Oui bien sûr pour les faits, les dates, le déroulement des événements, leurs ampleurs et aussi parce que les ouvrages de synthèse sur la période et en langue française sont plutôt rares ou épuisés voir trop mal diffusés.(1)
Néanmoins la problématique de Harman est celle d'un bolchevik (trostkiste*). L'absence de Parti, de "meneurs", de révolutionnaires "décidés", les trahisons des "chefs", voila toute la panoplie des justifications déployée comme entre autres causes de l'échec.
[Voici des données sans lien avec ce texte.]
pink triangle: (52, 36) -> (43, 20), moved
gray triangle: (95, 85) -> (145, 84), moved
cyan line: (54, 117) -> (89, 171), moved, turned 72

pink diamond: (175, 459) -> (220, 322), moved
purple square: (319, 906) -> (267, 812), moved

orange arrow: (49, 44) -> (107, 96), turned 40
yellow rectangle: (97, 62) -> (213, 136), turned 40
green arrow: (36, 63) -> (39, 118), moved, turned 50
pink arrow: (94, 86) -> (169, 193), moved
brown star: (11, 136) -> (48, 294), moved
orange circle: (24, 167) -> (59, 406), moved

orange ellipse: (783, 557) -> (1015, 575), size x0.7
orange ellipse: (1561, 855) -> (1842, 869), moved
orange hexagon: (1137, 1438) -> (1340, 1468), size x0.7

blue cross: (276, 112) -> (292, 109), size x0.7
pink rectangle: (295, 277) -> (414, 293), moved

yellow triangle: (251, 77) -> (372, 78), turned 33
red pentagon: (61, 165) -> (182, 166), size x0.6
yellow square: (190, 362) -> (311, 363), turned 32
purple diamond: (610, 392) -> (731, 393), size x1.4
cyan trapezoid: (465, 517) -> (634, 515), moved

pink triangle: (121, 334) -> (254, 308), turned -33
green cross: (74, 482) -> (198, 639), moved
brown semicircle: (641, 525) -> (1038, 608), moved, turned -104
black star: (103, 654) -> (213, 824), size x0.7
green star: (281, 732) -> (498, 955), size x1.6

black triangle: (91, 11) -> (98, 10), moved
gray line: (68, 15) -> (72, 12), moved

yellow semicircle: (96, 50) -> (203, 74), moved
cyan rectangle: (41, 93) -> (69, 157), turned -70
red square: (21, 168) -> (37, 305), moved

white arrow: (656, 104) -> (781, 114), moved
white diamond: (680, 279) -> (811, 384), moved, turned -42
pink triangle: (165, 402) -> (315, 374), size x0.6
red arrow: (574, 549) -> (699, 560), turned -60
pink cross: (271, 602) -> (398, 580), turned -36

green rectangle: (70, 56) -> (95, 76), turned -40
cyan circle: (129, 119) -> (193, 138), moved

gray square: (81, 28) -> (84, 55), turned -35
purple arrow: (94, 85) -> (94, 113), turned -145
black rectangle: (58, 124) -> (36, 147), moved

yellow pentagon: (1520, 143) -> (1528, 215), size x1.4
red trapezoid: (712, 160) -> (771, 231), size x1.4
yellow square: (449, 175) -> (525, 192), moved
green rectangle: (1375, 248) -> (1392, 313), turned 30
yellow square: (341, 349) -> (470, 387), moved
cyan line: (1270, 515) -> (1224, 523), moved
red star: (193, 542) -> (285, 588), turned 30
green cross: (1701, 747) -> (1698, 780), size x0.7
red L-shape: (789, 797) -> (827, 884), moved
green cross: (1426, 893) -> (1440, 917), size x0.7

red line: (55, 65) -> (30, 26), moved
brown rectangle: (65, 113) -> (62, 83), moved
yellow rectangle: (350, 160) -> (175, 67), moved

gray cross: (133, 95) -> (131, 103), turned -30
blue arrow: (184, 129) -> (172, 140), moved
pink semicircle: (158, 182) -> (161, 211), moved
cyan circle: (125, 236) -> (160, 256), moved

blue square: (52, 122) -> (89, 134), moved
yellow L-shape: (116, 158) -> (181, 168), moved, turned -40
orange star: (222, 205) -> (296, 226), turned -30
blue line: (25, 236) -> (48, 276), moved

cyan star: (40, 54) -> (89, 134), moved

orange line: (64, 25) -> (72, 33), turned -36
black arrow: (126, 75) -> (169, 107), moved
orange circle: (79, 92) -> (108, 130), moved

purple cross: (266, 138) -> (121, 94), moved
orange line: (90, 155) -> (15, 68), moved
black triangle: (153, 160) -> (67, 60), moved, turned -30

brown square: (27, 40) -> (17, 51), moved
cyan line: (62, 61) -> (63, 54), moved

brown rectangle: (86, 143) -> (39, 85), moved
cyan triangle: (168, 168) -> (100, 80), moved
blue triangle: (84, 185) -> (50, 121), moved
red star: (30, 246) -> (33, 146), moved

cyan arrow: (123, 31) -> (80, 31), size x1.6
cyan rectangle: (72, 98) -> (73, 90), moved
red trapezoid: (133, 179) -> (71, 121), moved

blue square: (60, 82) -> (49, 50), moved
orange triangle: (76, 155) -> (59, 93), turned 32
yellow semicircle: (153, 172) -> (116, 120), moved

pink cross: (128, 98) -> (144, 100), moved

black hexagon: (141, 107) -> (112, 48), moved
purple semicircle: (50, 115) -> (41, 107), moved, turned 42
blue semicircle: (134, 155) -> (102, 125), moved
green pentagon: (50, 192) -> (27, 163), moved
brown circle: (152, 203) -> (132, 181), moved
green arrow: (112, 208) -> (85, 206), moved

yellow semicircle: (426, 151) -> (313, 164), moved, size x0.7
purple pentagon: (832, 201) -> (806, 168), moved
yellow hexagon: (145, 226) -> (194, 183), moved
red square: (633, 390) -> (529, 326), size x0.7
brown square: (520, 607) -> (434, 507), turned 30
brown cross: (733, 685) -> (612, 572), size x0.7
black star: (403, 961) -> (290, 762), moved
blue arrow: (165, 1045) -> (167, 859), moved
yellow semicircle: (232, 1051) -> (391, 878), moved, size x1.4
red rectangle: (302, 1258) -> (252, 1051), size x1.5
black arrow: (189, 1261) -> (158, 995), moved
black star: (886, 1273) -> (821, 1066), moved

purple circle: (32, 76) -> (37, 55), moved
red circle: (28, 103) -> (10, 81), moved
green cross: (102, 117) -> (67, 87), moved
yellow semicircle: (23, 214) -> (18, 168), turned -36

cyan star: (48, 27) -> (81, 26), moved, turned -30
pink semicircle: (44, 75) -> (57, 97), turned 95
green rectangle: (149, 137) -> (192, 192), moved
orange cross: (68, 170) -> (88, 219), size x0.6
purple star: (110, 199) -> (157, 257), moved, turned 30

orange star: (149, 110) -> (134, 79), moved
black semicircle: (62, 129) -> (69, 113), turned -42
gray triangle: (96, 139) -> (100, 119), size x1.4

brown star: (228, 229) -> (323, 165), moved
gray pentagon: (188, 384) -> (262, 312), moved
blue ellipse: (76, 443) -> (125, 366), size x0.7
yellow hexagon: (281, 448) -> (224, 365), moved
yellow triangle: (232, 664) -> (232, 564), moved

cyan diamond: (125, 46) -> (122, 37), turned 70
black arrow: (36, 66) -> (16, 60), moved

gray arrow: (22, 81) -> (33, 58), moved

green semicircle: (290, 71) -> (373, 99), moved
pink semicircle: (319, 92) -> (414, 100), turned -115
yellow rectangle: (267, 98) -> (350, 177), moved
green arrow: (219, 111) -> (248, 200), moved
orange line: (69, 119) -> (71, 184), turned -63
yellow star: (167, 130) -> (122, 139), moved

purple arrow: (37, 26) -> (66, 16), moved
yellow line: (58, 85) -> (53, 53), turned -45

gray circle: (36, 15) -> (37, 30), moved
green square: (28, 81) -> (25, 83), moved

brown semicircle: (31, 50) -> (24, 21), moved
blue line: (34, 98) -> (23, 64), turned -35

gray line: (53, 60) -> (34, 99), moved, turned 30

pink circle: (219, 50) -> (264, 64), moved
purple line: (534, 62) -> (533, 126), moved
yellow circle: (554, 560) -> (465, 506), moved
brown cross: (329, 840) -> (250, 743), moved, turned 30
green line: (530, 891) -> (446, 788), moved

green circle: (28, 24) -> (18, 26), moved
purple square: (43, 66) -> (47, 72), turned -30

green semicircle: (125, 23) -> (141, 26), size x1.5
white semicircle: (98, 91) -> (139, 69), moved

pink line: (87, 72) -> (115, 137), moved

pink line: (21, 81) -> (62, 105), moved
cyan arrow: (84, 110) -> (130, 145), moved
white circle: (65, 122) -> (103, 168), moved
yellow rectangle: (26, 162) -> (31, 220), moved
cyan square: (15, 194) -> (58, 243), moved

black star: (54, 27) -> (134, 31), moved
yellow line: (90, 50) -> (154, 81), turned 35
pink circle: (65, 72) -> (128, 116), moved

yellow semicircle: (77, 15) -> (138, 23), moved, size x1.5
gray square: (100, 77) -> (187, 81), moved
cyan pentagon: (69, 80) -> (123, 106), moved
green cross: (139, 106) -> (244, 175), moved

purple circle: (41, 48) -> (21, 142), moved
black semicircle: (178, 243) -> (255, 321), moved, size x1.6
Au delà de la bureaucratisation des organisations, du poids des structures, de la guerre et du contexte national et international qu'il explicite clairement.
L'émancipation des travailleurs doit être l'œuvre des travailleurs eux-mêmes nous répète très justement et systématiquement Harman mais le dirigeant trotskiste qu'il a été, tente aussi de justifier dans cet ouvrage son propre rôle de bureaucrate et de trouver un lien théorico-pratique entre son statut et les "masses" de prolétaires qu'il faut finalement "diriger" "encadrer" et "radicaliser" et qui doivent paradoxalement faire les choses seuls ! Il y a donc dans ce livre un bel exemple de double langage presque typique de la rhétorique des
enfants du prophète.
Le prix fort lourd à payer de ce "eux-mêmes" est-il l'échec comme apprentissage ? Quel poids/importance pour la "conscience " et les idées philosophico-politiques ? Que dicte la nécessité de la lutte à ceux qui veulent s'organiser ? et que doivent t-il faire au regard de ce qu'ils pensent et doivent faire ? Peut-être faut-il d'abord simplement cesser de penser les interrogations en terme d'extériorité et d'avant-garde ou de sur-stratégiser la centralité de l'organisation des "révolutionnaires" qui ouvre aussi la porte au réformisme à l'opportunisme, et finalement à beaucoup de désillusions. L'organisation de la "pureté" et la fétichisation des "chefs" ou des "masses" n'a jamais donné que de la "trahison" mais aussi son corollaire c'est à dire la fabrication d'icônes et des totems propres à l'esprit religieux.(2)
De l'ouvrage de Harman il se dégage toute de même une énergie qui nous pousse et dont le moteur est la patience et l'acuité qu'il nous faut inlassablement susciter. Car l'essentiel dans ce combat titanesque c'est aussi de durer, de ne pas abdiquer mais surtout pour ne jamais s'installer. Qu'il faille tirer des leçons de l'Histoire (ce cauchemar) c'est une évidence mais peut-être faut-il aussi s'intéresser au fait que finalement nous n'en tirons peut-être pas les justes conséquences...
* Chris Harman est décédé en 2009 - Voir sa biographie en début d'ouvrage et son positionnement dans le mouvement trotskiste anglais ses rapports avec Tony Cliff etc...
(2) Source des cultes des personnalités, des "héros", des embaumements et finalement de l'enterrement de pensée la critique.